When liners are ready for installation, they are inserted in metal tubulars and then the pipes are capped and a specially formulated grout is injected into the tubular to fill the annular space between the OD of the composite liner and the ID of the tubular. The grout helps insulate the pipe and mitigates pressure in the liner, transferring it to the pipe, which is the load-bearing member of the assembly. “Internal pressure is transferred through the liner to the grout, and then to the steel pipe,” explains Zapata. The grout fills a space that ranges from 0.040 inch to 1 inch (1 mm to 25.4 mm), depending on pipe diameter and application requirements.
MAKING A CONNECTION
Lining the pipe is only part of the challenge of providing effective downhole tubulars. Segments of pipe must be connected to reach the specified depth. This requires oil field operators to thread together pipe sections. To accomplish this, about 3 inches/76.2 mm of male thread are cut into each end of the tubular. A female-threaded metallic sleeve, or coupling, is then screwed onto one end, which eventually will secure the joint between two pipes.
When the two tubulars are connected, the liner within each pipe must be perfectly sealed to the liner in the adjoining pipe. This is done with two injection molded flanges that are set inside the end of each liner and then flared out to cover the entire exposed edge of the liner. When two tubulars are mated in the field, the male end of the tubular to be added is threaded into the female coupler of the existing pipe. As this is done, the operator inserts between the flanges a corrosion barrier ring (CBR), which provides the liner-to-liner seal. For standard API (American Petroleum Institute; Washington, D.C.) connections, DUOLINE offers an oil-resistant nitrile CBR that incorporates steel wire reinforcements that help the ring hold its shape and resist expansion during pressure cycles. For premium or proprietary threaded connections, the company offers a glass-reinforced PTFE (polytetrafluoroethylene) CBR. The CBR in both cases is designed to accommodate variations in thread makeup in the coupling between two pipes. CBRs are injection molded by a Taiwanese partner. CBR installation in the field is verified by a reference band that’s painted onto the outside of every pipe. If, after the CBR is inserted, the threaded sleeve reaches the reference band, the installation is successful. If the threaded sleeve fails to reach the reference band, then the CBR install was flawed.
Because the actual service life of a tubular, even one with a DUOLINE liner, is application-dependent, the frequency of use, the maintenance schedule of the operator and a variety of other factors not under DUOLINE’s control, the company is hesitant to offer guarantees or estimates of how long its liners will last.
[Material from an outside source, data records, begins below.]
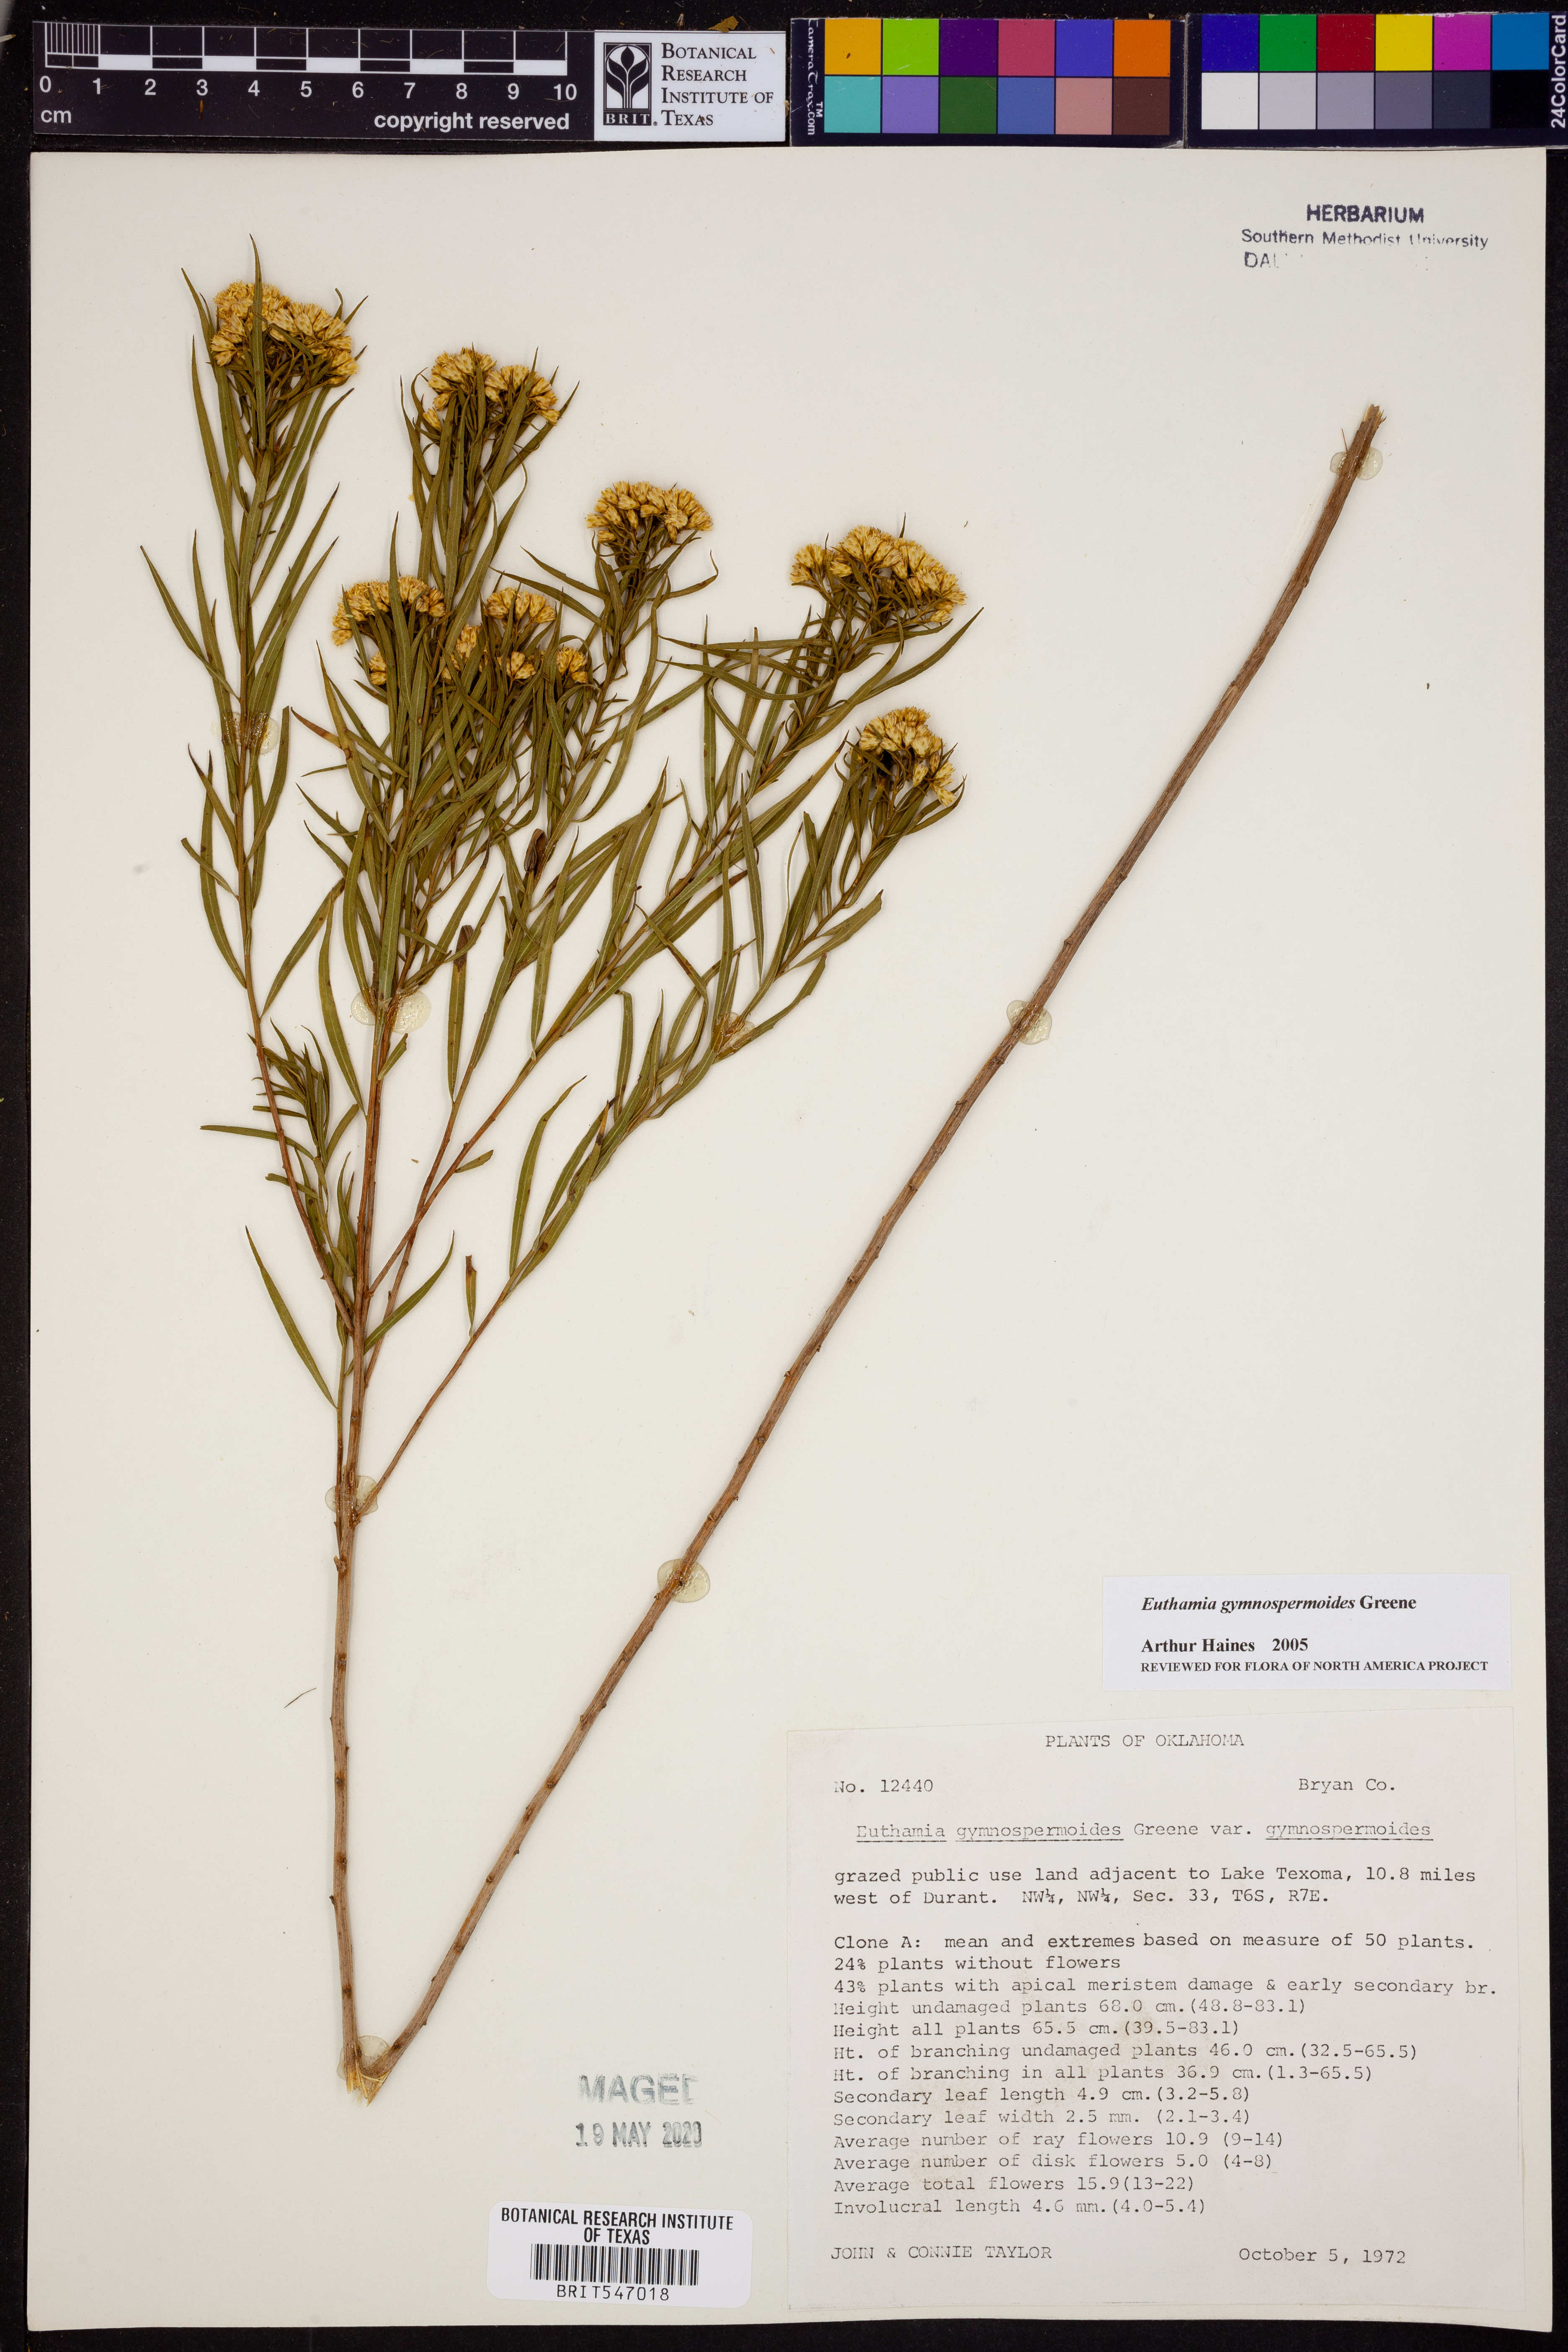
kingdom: Plantae
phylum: Tracheophyta
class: Magnoliopsida
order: Asterales
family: Asteraceae
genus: Euthamia
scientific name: Euthamia gymnospermoides
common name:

Zapata notes that in some cases, oil and gas producers change their pipe every two years whether it needs it or not. Other producers, however, reportedly have left DUOLINE-lined pipe in the hole for 20 years without incident.
THE FUTURE IS BRIGHT
Oil may be expensive, in high demand and less plentiful than it once was, but Zapata says those facts, ironically, are the source of DUOLINE’s optimism about the future. “As we move forward, there will be increased need for glass-reinforced epoxy liners because our fields are being depleted,” he contends. “Demand for enhanced oil recovery will rise, and with it will come a mandate for exploration in deeper and harsher well applications. These demanding applications will require a liner product that can withstand high pressures, depths, temperatures and chemical factors.” DUOLINE is researching alternative materials and manufacturing specifications to produce a product that will meet the demands of such applications.